Tagged: Clay Buchholtz

Don’t Say Mid-Market Like It’s A Bad Thing

Theo Epstein spoke today, and like all times when Theo has something to say, it’s generated some buzz.

“A million here, a million there, that’s what we can afford.  We’re not in position to throw around hundreds of millions of dollars in free agency. But if we can do it in that (international free agency) market, we might as well try to monopolize it as best we can.”

That line from Theo has started the “mid-market” talk among fans and media, alike.  Patrick Mooney put out a great piece which explicitly called the Cubs just that.  Then again, knowing the Cubs’ history of flushing money down the crapper and how the landscape of baseball is changing with the new labor agreement, is that such a bad thing?

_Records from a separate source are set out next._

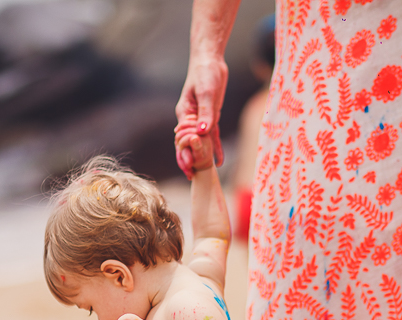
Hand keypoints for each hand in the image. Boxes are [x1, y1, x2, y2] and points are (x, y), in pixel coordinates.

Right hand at [175, 56, 227, 178]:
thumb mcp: (207, 92)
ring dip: (199, 158)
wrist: (210, 61)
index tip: (187, 166)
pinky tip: (219, 161)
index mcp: (185, 114)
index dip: (183, 153)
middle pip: (187, 144)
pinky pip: (212, 137)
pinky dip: (215, 148)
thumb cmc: (205, 73)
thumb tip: (202, 132)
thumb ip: (205, 113)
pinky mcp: (210, 118)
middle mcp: (190, 120)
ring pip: (199, 143)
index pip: (182, 138)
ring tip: (200, 175)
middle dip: (188, 160)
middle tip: (191, 176)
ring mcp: (200, 119)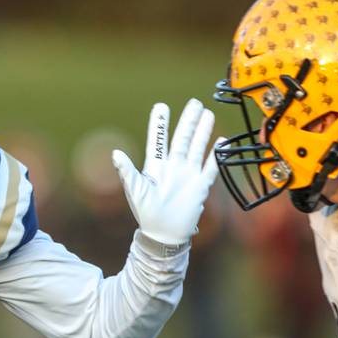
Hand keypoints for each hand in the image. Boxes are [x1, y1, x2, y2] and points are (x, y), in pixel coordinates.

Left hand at [112, 98, 222, 245]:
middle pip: (182, 139)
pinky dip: (216, 154)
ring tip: (207, 113)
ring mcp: (187, 175)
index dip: (160, 124)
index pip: (158, 140)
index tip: (161, 106)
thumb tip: (115, 153)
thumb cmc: (145, 212)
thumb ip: (126, 171)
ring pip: (197, 147)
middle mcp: (172, 167)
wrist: (163, 234)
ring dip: (202, 131)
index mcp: (155, 166)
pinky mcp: (200, 186)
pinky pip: (211, 167)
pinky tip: (222, 140)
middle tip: (194, 103)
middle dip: (188, 121)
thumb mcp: (134, 190)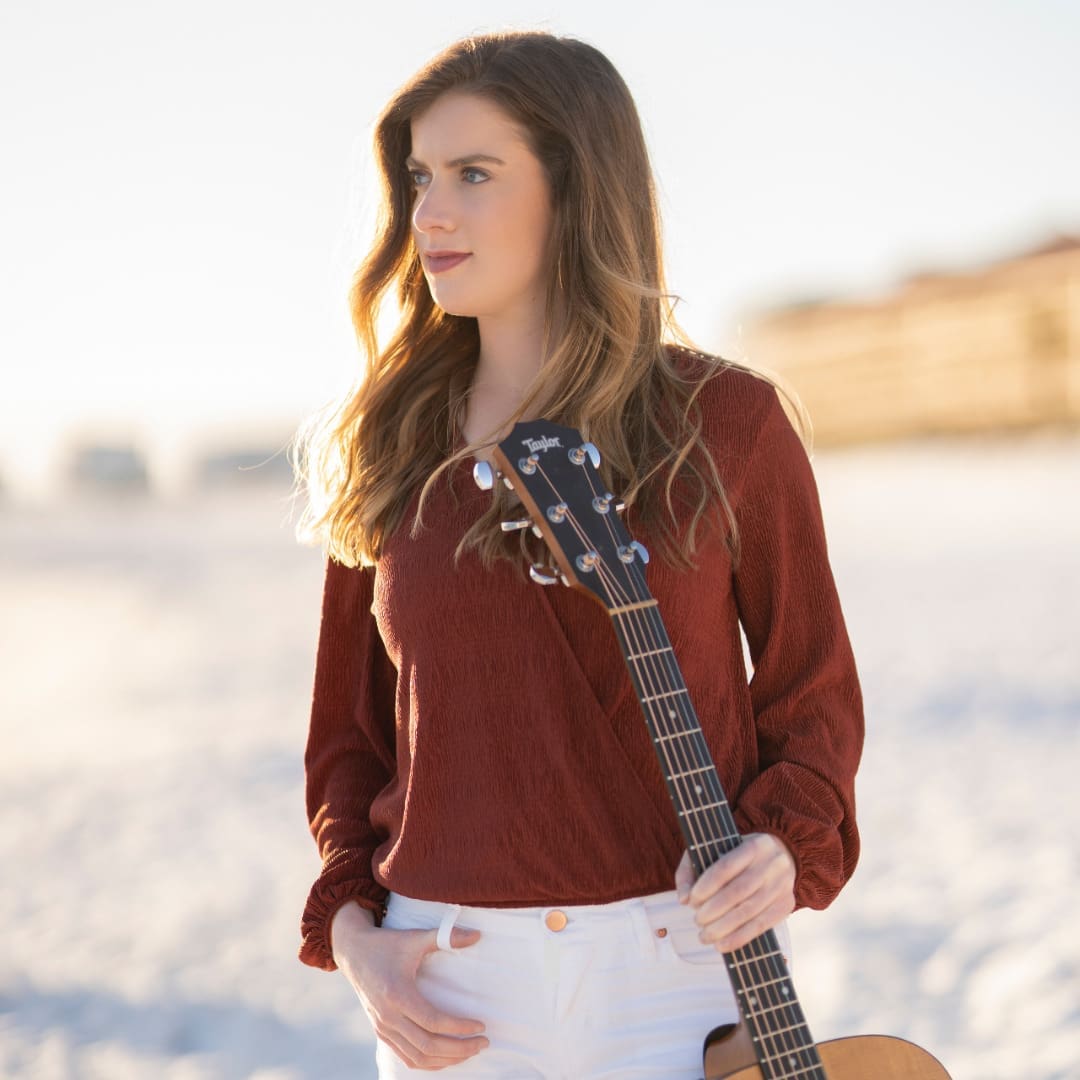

At the risk of repeating myself, the way the Cubs are going about their business is the best way to do it.  Free agency is not going to produce a team that goes from the bottom of the division to the top after just one winter, like the Cubs managed to do between the 2006 and 2007 seasons.  There are no quick fixes.  So spending “a million here, a million there” on international free agents and by acquiring a load of talent to retool from within is the last best option.  Minor league talent is currency.  Teams can develop and field that talent when it reaches the point major league ready (unlike the Cubs have…see Patterson, Corey; Pie, Felix) , or they can use it to acquire established players…which is the “new free agency.”  Teams who are selling off veterans like the Cubs have the last couple of seasons are essentially teams of free agents who can be had if the price is right.

Drafting and development hasn’t been a strength of the Cubs in the past.  Bleacher Nation had a piece yesterday that should make the former front office want to huddle in a corner and cry.  You think the team we’re watching is bad?  Take a look at that roster.  It makes me cringe.  The good news is, the article BN referenced is linked, showing all 30 teams…including the Red Sox, which was led by Theo Epstein.  In a weird, mid-market sort of way, a number of the major pieces of what made the Red Sox good over the second half of his tenure were homegrown…like Dustin Pedroia, Jacoby Ellsbury, Clay Buchholtz, and Jonathan Papelbon while players like Hanley Ramirez and Anibal Sanchez were used as currency to obtain other useful parts.

The era of big market supremacy has passed.  In all reality, it never really existed.  Even the Yankees in the ’90s were mostly homegrown with some complimentary free agents sprinkled in.  It is time to embrace the “mid-market” philosophy of spending wisely and developing players…because it works.